Of course, my child is disabled. I will certainly take that course and hope he can make sense of things. But I know he may not be able to. I’m not sure what will transpire if that happens. I’m human. I’m afraid. This is my child. But I want to believe that I will let him move forward in whatever direction he chooses–knowing that most of the potential backlash is not going to impact him long-term and therefore nothing I HAVE to intervene with. A year destroyed academically early on is easy enough to explain if he needed to (and really? would he wind up in a position where this is necessary? Not sure)
Thankful to have my husband to hold my hand through this crazy roller coaster. Thankful to have y’all to spill it out to.
My BigGuy… he’s awesome. We had a long ride (just the two of us) in the car yesterday and an herbal iced tea from Starbucks together. It gave us time to chat about All Of The Things. I had a chance to really lay out his neurological and developmental history with him, the recent findings, his diagnoses–things we hadn’t discussed in such a mature manner before. He personally has no problem with the idea of the high school load, but he saw my point in the need to focus on some of the things he struggles with.
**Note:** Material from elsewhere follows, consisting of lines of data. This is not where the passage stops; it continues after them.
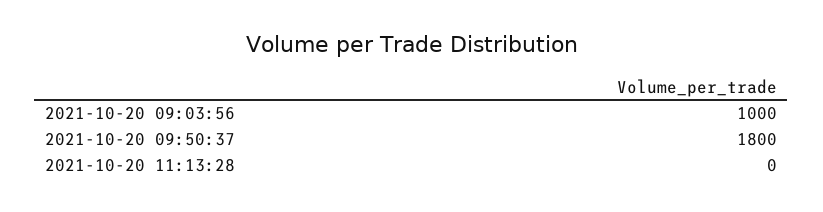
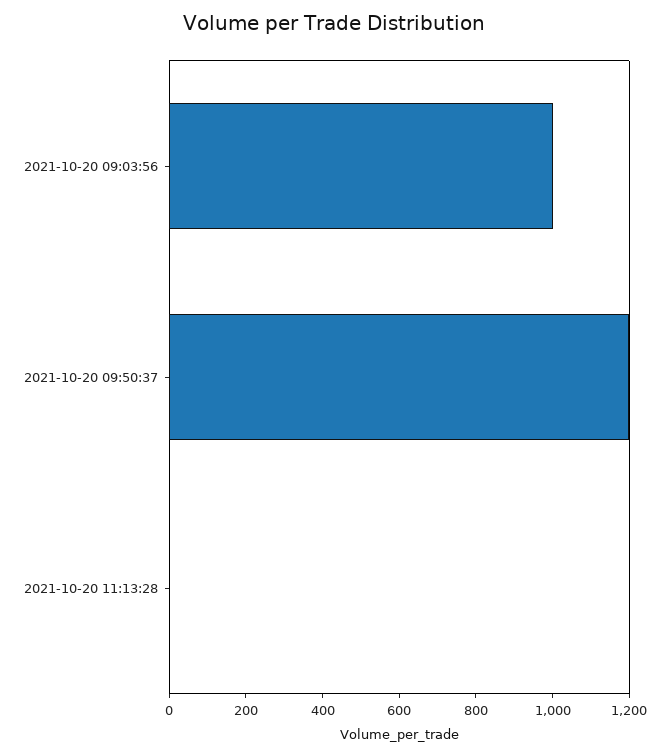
  {
    "2021-10-20 09:03:56": 1000,
-   "2021-10-20 09:50:37": 1800,
+   "2021-10-20 09:50:37": 1200,
    "2021-10-20 11:13:28": 0
  }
He noted that really–the only thing that would change was his science curriculum (using Science Olympiad for science instead of taking a year of accredited high school lab science). I agreed. But he didn’t make me clarify whether or not that meant he could still be a high schooler. At that point, he didn’t seem to care about that label anymore. I think he was processing all of the history and the challenges he faces that were never really laid out for him.
The fact that he wasn’t anxious about the label–that “achievement”–was a huge, positive thing, actually. The fact that he was concerned about his impairments and said to me “If you think this will make my life better, I trust you, Mom,” was such a bittersweet moment. I want him to own it all and I don’t want to take his power away and yet he needs this help and guidance.
I could not possibly love this boy more for seeing that. Now I just have to be careful about making sure he still owns his decisions and I remain a facilitator.